Marine Diesel Oil (MDO) is a type of fuel oil and is a blend of gasoil and heavy fuel oil, with more gasoil than intermediate fuel oil used in the maritime field. Marine Diesel Oil is also called "Distillate Marine Diesel". MDO is widely used by medium speed and medium/high speed marine diesel engines. It is also used in the larger low speed and medium speed propulsion engine which normally burn residual fuel. Those fuels result from a catalytic cracking and visbreaking refinery. Marine diesel oil has been condemned for its nimiety of sulfur, so many countries and organizations established regulations and laws on MDO use. Due to its lower price compared to more refined fuel, MDO is favored particularly by shipping industry.

Specification
ISO 8217 of the International Standards Organization (ISO) is the primary standard of MDO. 

Marine fuels range in viscosity from less than one centistoke (cSt) to about 700 cSt at 50°C (122°F). (1 cSt = 1 mm2/s.) And higher viscosity grades are preheated during use to bring their viscosity into the range suitable for fuel injection (8 to 27 cSt).  But MDO does not need to be preheated before using. According to Chevron, MDO has a sulfur limit varies from 1 to 4.5 percent by mass for different grades and Sulfur Emission Control Areas (SECAs).

Manufacturing procedure
MDO is made from a catalytic cracking and visbreaking refinery. The catalytic cracking operation breaks large molecules into small molecules. It happens in high temperature and with appropriate catalyst. 
Visbreaking is a process that turn the bottom product of the vacuum unit, which has extremely high viscosity, into lower viscosity, marketable product. In visbreaking, a relatively mild thermal cracking operation is performed. And the amount of cracking is limited by the overruling requirement to safeguard the heavy fuel stability.

Use
The market of MDO is much smaller than on-highway diesel. According to the a 2004 U.S. Diesel Fuel Sales statistics from U.S. Department of Energy, Energy Information Administration, Marine shipping only takes 3.7% of total diesel market. On the other hand, On-highway diesel takes up 59.5% of diesel fuel sales. This small sales share of MDO is due to the high proportion of petroleum resid that made it can be used on large marine engines. According to Chevron, petroleum resid, or inorganic salts, in the fuel result in injector tip deposits that prevent the injector from creating the desired fuel spray pattern. But those low-speed, large marine diesel engines are appropriate for using fuel containing large amounts of petroleum resid.

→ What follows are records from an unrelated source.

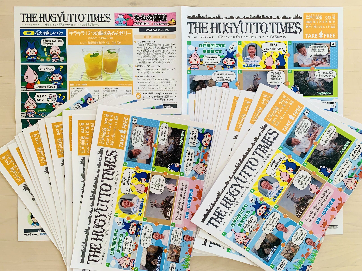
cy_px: 136
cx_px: 181
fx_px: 272
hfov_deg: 67.3
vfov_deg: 53.1
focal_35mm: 26
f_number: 1.8
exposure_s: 1/63
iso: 100
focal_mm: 4.25
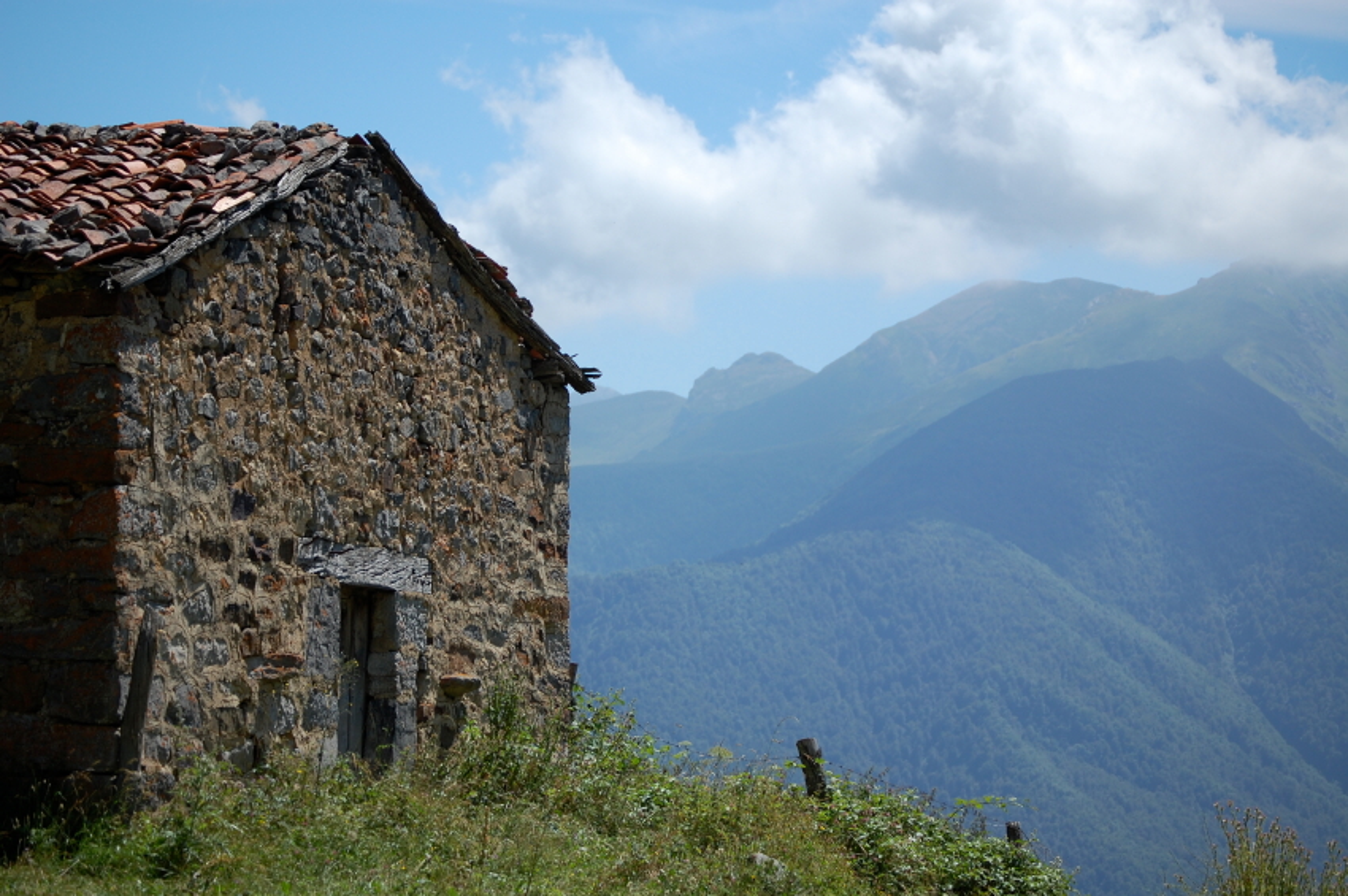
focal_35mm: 112
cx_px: 674
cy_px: 448
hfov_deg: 18.2
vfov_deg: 12.2
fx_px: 4208
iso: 200
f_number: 5.6
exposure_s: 1/500
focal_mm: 75
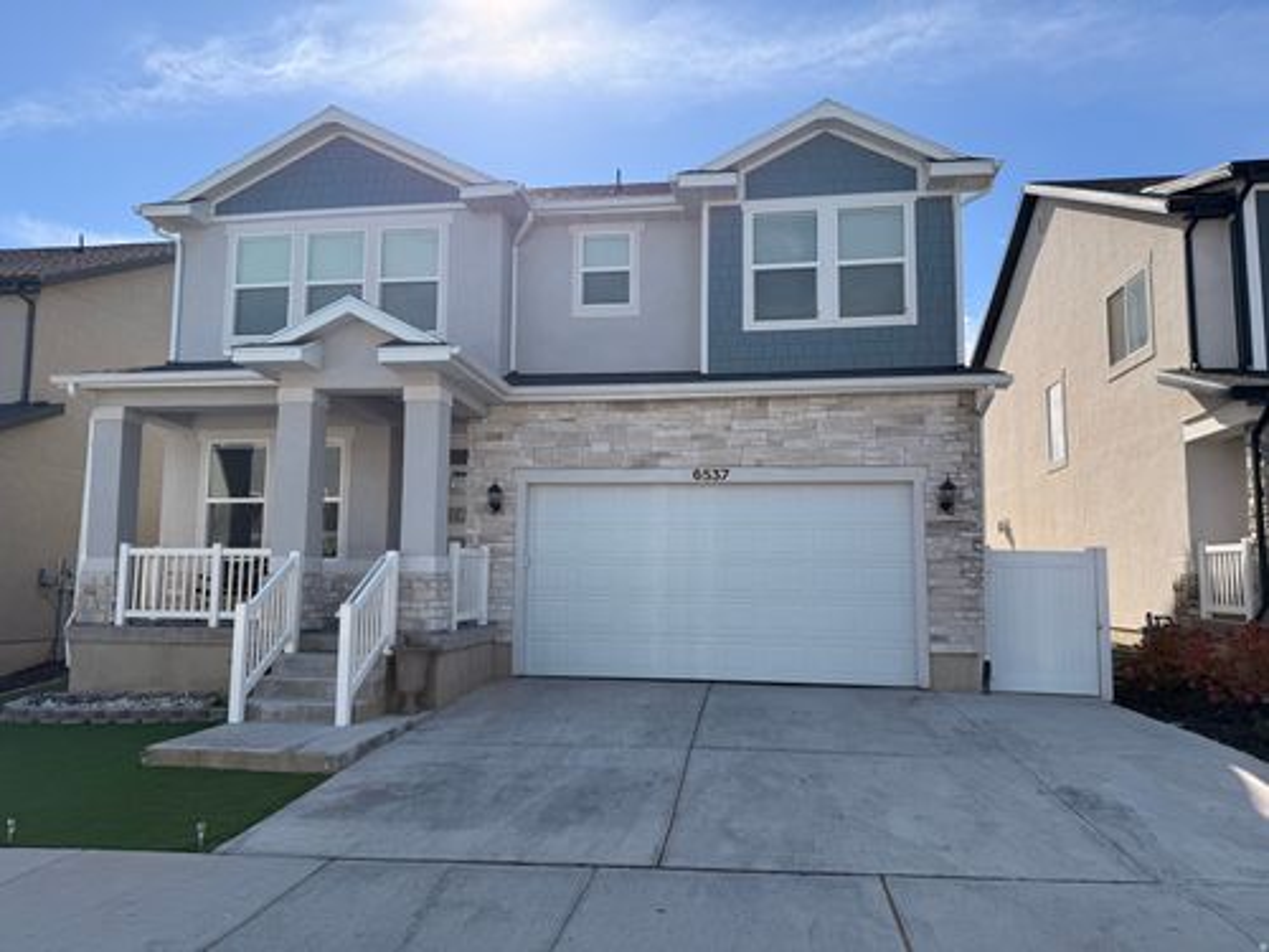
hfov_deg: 71.6
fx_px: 880
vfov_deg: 56.8
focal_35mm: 24
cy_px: 476
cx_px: 634
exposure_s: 1/4405
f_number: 1.78
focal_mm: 6.76
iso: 80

Regulations and restrictions
The International Maritime Organization (IMO) develops regulations for marine shipping. Among those regulations, MARPOL (the International Convention for the Prevention of Pollution from Ships) is the most widely adopted one.   MARPOL is the main international convention covering the prevention of operational or accidental pollution of the marine environment by ships.  Inside IMO, there is a committee called MEPC(Marine Environment Protection Committee). MEPC has meetings periodically and discuss resolutions to current marine pollution by adding amendments to its official documents.